Bush announces new ties with India despite strains

Nations will work against terrorism, leaders say

War On Terrorism

The World

November 10, 2001|By KNIGHT RIDDER/TRIBUNE

WASHINGTON - Despite criticism from India's prime minister of the way the United States has conducted the war against Afghanistan, President Bush announced yesterday that he will step up economic, military and counterterrorism ties with India.

"My administration is committed to developing a fundamentally different relationship with India," Bush said after an Oval Office meeting with Prime Minister Atal Bihari Vajpayee.

Bush and Vajpayee discussed ways to improve U.S.-India relations, including Indian contributions to the coalition against terrorism suspect Osama bin Laden and Afghanistan's Taliban leadership.

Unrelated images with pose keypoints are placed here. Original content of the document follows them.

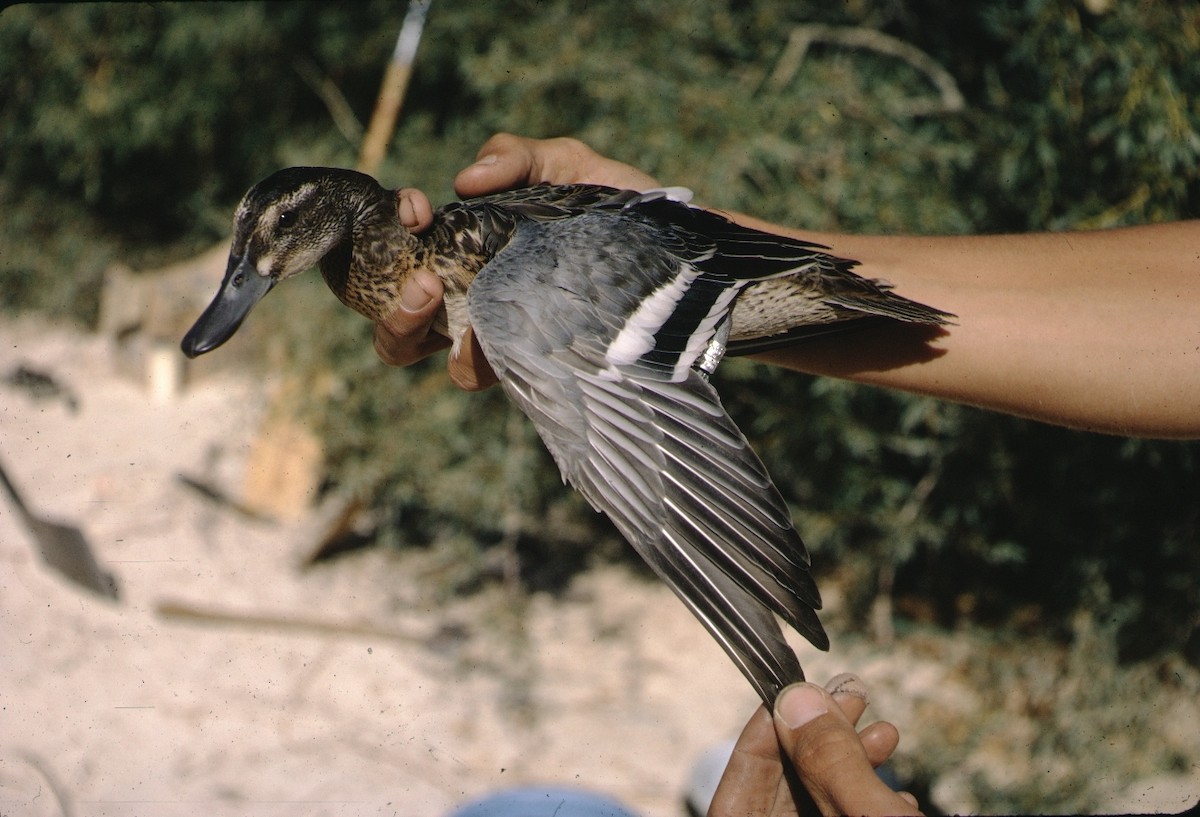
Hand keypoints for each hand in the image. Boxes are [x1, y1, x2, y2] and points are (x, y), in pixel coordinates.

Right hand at [373, 134, 659, 388]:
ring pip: (434, 355)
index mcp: (470, 250)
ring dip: (415, 332)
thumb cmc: (618, 208)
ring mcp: (506, 336)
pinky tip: (489, 339)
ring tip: (438, 304)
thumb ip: (514, 157)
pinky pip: (487, 375)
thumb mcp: (564, 164)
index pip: (406, 251)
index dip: (391, 233)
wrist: (681, 253)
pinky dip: (474, 359)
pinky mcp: (536, 366)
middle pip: (402, 321)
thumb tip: (466, 179)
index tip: (414, 210)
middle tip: (419, 281)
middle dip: (392, 305)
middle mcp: (479, 298)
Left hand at [708, 673, 921, 816]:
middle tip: (853, 701)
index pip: (742, 771)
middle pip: (784, 780)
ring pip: (818, 797)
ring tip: (885, 736)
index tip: (801, 693)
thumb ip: (827, 758)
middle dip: (821, 737)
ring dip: (851, 763)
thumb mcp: (862, 813)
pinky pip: (841, 816)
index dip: (770, 725)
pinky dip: (864, 798)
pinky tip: (896, 790)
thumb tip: (797, 698)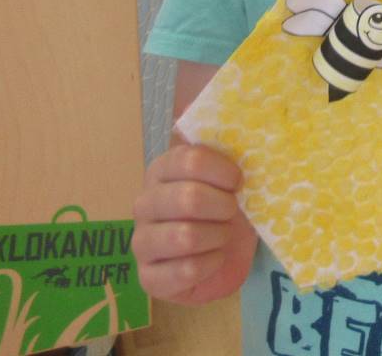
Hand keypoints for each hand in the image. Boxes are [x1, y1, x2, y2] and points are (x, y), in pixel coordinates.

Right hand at [131, 143, 257, 304]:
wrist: (226, 254)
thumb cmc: (226, 207)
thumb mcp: (228, 174)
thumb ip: (218, 141)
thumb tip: (199, 103)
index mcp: (162, 170)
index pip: (188, 159)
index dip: (222, 170)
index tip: (239, 181)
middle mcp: (145, 203)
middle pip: (188, 198)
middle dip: (222, 207)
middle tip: (232, 211)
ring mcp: (142, 242)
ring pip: (185, 237)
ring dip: (217, 236)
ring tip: (223, 235)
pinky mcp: (148, 278)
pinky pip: (185, 270)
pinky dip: (211, 263)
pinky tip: (214, 258)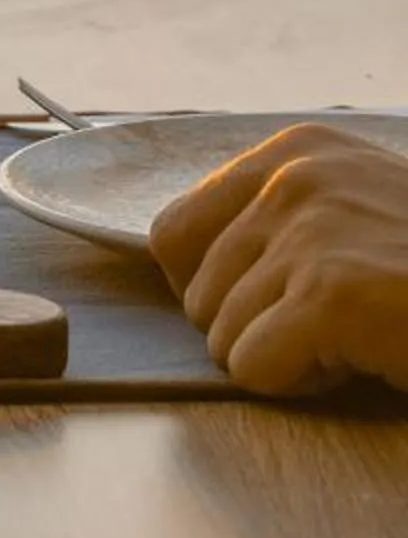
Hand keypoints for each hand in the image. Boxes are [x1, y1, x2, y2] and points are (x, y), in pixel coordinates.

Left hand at [150, 121, 407, 395]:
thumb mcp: (352, 210)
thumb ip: (275, 219)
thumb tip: (179, 267)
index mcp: (292, 152)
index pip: (173, 232)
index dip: (212, 287)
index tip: (271, 304)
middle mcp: (291, 178)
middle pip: (195, 295)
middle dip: (257, 328)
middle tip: (338, 325)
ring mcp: (308, 231)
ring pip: (222, 339)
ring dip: (287, 359)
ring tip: (359, 336)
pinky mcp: (329, 294)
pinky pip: (253, 368)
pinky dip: (302, 386)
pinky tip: (364, 358)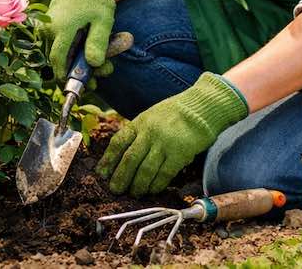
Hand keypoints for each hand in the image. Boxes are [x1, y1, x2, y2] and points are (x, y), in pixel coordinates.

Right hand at [42, 0, 115, 77]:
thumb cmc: (97, 0)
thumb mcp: (104, 20)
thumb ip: (98, 42)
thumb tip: (93, 64)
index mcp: (61, 27)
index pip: (58, 58)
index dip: (66, 75)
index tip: (80, 85)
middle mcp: (49, 27)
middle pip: (60, 59)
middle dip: (79, 69)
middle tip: (103, 72)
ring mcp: (47, 26)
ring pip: (59, 53)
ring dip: (78, 60)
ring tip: (102, 60)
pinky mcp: (48, 26)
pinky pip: (58, 44)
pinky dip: (74, 50)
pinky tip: (90, 48)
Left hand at [96, 72, 247, 195]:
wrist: (201, 107)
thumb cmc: (174, 114)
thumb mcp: (150, 117)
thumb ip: (137, 133)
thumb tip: (121, 156)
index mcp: (139, 123)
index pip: (118, 142)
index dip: (108, 160)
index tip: (101, 173)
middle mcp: (149, 133)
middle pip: (130, 159)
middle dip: (120, 177)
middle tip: (115, 190)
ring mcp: (164, 143)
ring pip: (146, 170)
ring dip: (138, 185)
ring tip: (134, 193)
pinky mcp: (180, 153)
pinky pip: (164, 174)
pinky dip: (156, 185)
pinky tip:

The two leaders agreed to further cooperation against terrorism, particularly cyberterrorism. India is the world's second-largest software producer, after the United States.

Ties between India and the United States have been strained since India tested atomic weapons in 1998. Bush recently lifted the last of several sanctions imposed after the tests.

Bush and Vajpayee said yesterday that India would have a role in rebuilding Afghanistan.

The administration wants Indian navy ships to help refuel U.S. ships in the Arabian Sea and Indian Ocean.

It is also seeking an agreement to conduct military training operations in India, according to Lt. Col. David Lapan, a Pentagon spokesman.

Bush's renewed support for India came in spite of Vajpayee's criticism of the administration for "slackening" the pace of military operations. He told the Washington Post that "the campaign cannot be described as fully satisfactory."

White House spokesman Ari Fleischer played down the criticism. He said Vajpayee had assured Bush that "India stands shoulder to shoulder with the United States." Fleischer described their talks as "very positive."